Ground Cedar

If you wander through the foothills after the leaves have fallen and the ground is dressed in shades of brown and gray, you find that a line or patch of green is liable to stand out. These tiny fan-shaped branches covered in shiny scale-like leaves stand only a few inches high, and look similar to cedar boughs; in fact, that appearance gives the plant several of its common names.

Ground cedar (Diphasiastrum digitatum), also known as running cedar, is a club moss – a type of plant more closely related to ferns than mosses.  They are diminutive relatives of the extinct tree-like Lepidodendrales that grew over a hundred feet tall in forests during the Carboniferous Period (which are interesting in themselves, for reasons I’ll relate in another post), and kin to lycophytes (also called lycopods) around the world.  Found in well-drained woodlands and pine forests, ground cedar spreads through runners along the soil’s surface or rhizomes just below the surface, with the fan-shaped leaves popping up every few inches.

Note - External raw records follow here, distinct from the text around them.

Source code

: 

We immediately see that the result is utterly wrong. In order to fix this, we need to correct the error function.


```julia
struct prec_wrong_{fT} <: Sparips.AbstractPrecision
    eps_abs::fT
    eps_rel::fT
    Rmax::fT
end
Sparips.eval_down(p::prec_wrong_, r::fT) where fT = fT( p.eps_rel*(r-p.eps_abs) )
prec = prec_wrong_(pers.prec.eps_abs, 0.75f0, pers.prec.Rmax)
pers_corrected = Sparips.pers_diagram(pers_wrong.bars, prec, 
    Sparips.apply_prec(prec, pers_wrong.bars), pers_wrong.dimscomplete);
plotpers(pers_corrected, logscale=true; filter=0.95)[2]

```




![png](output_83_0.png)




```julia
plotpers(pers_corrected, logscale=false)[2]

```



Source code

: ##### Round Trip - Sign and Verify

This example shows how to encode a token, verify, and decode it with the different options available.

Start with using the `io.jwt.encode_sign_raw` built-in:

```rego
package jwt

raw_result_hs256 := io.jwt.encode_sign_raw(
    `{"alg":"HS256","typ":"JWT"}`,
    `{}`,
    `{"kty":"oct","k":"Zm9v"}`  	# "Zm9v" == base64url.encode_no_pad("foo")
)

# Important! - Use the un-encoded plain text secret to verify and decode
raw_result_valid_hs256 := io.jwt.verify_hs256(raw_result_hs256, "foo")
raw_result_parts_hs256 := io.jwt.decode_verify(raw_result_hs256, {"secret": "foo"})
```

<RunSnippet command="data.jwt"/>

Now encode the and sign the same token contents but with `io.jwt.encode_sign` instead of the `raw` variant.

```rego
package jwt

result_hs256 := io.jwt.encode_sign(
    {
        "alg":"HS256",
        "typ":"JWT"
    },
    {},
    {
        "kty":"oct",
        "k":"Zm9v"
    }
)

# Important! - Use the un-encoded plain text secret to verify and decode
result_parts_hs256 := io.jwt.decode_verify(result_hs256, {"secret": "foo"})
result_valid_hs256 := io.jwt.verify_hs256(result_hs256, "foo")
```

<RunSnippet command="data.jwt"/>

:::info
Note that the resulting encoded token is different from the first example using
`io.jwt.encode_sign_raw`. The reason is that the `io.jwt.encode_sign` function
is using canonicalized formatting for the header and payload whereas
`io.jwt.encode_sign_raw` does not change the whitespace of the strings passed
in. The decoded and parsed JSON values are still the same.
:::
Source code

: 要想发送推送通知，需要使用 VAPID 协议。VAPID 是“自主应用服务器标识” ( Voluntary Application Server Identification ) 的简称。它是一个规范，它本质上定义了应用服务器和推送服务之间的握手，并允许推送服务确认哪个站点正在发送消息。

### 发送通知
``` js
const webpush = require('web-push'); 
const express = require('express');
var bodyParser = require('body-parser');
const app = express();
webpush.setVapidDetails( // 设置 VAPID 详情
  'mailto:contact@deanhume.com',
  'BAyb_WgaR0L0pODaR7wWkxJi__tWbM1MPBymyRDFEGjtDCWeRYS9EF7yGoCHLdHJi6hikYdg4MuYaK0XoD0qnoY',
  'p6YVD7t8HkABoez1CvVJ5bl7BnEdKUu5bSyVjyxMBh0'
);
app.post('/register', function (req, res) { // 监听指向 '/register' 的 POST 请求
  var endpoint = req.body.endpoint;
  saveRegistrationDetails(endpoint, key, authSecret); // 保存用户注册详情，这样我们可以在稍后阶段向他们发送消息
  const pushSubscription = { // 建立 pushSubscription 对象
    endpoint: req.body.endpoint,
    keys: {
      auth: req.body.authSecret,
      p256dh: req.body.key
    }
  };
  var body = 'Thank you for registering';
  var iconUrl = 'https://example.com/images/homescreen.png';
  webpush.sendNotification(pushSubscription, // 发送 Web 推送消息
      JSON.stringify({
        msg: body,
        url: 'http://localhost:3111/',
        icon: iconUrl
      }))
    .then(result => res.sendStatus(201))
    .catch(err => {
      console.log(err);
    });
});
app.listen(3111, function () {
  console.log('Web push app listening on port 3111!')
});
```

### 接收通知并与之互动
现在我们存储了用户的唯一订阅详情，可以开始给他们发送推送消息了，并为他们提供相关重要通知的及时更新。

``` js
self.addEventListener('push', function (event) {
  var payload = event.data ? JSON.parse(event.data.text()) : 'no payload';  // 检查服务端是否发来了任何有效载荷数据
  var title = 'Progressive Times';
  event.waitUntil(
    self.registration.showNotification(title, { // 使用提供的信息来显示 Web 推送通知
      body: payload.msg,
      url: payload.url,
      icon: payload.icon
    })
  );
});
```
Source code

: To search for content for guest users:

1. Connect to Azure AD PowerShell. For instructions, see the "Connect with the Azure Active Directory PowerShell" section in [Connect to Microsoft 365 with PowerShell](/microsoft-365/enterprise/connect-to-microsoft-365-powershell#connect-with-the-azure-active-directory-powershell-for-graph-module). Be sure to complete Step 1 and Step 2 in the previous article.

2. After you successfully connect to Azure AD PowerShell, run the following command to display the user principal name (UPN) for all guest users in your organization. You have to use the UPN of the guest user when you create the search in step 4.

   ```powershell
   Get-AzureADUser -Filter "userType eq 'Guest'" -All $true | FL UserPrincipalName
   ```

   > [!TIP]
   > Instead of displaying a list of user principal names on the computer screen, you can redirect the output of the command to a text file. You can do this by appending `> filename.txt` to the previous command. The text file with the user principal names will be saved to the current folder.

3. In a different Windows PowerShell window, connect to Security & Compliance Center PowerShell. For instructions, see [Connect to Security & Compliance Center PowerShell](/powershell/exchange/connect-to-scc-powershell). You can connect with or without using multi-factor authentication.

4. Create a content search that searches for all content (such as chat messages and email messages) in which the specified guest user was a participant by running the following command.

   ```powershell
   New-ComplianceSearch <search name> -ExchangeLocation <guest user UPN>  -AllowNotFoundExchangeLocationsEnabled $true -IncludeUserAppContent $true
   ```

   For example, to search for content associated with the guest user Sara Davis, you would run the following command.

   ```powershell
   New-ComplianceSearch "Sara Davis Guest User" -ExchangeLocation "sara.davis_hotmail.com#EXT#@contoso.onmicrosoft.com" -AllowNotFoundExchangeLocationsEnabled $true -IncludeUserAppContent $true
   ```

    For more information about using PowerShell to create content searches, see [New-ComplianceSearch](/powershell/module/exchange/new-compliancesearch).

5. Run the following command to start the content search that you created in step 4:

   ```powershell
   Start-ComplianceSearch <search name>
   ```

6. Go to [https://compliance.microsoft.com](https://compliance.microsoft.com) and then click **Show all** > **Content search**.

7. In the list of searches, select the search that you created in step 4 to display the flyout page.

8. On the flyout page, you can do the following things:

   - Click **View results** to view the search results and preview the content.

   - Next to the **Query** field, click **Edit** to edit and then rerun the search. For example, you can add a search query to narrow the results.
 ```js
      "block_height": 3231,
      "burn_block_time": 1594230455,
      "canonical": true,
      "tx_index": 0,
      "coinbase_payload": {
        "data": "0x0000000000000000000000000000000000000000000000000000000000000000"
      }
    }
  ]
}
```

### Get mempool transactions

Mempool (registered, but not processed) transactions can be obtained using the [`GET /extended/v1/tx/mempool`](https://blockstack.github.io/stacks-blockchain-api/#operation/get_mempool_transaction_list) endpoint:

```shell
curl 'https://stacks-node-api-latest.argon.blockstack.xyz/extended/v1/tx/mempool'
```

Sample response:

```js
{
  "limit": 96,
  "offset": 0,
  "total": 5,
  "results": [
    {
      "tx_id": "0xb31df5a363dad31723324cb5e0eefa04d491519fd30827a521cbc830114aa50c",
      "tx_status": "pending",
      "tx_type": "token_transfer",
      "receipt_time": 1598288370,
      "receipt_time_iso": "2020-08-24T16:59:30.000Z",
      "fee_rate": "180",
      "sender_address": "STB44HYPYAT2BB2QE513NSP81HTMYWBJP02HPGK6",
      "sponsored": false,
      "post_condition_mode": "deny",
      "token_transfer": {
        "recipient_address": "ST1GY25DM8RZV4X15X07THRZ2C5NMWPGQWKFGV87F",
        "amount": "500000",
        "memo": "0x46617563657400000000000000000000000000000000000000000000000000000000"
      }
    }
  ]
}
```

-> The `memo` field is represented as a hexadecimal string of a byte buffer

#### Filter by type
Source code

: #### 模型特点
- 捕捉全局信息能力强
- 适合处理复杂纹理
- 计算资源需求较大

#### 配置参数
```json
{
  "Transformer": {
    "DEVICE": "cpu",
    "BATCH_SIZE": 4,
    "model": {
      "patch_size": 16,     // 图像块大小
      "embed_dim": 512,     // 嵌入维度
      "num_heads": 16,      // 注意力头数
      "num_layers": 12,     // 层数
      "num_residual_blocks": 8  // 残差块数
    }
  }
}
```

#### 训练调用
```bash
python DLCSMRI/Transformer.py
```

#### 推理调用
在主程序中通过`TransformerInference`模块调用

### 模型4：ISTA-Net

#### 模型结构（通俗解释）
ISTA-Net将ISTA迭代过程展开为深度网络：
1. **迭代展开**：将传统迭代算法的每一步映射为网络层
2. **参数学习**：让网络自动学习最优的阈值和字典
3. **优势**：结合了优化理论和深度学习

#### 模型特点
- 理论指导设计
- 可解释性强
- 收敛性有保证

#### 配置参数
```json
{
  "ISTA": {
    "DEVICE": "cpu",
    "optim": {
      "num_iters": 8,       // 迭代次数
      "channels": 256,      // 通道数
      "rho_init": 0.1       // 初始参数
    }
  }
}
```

The largest ground cedar stand I’ve seen was on private land in the northeastern corner of Georgia, where it covered perhaps a quarter of an acre.  Apart from that extravagant specimen, I rarely see patches more than a few feet in diameter.

Is it useful for wildlife? I haven’t seen evidence that animals consume it, and since it produces spores rather than seeds, there are no flowers to interest pollinators.  However, humans have found a number of uses for the plant.  The oily spores burn brightly but too briefly to set anything alight, making it useful for magicians’ dramatics, fireworks, and 19th century flash photography.  Spores were also used in baby powders, wound treatment, pill coatings, and as mordants for dyes.  The plant itself was used in teas and medicinal preparations. Probably its most common use in the last few generations has been as a Christmas decoration.  Being evergreen and in easy reach, it provides welcome greenery for decking the halls at a time when other foliage is brown and down.

Here’s the problem.  Ground cedar grows slowly. Spores may lie dormant for many years before germinating.  It requires the presence of certain species of fungi to thrive. A transplanted runner will almost certainly die (as I discovered some years ago).  Every runner you pull up will take a while to regrow. Decades of being harvested commercially for holiday decorations and gardens have made ground cedar scarce, and the practice continues.

Enjoy it where it lives, but leave it there, please.

Ground cedar (right), with a relative, princess pine (Dendrolycopodium obscurum)

One thought on “Ground Cedar”

  1. Good Sir, Greetings.

    Informative and somewhat lyrical, as always. And again, as always, welly writ.

    It is good to see you continue with your poetry.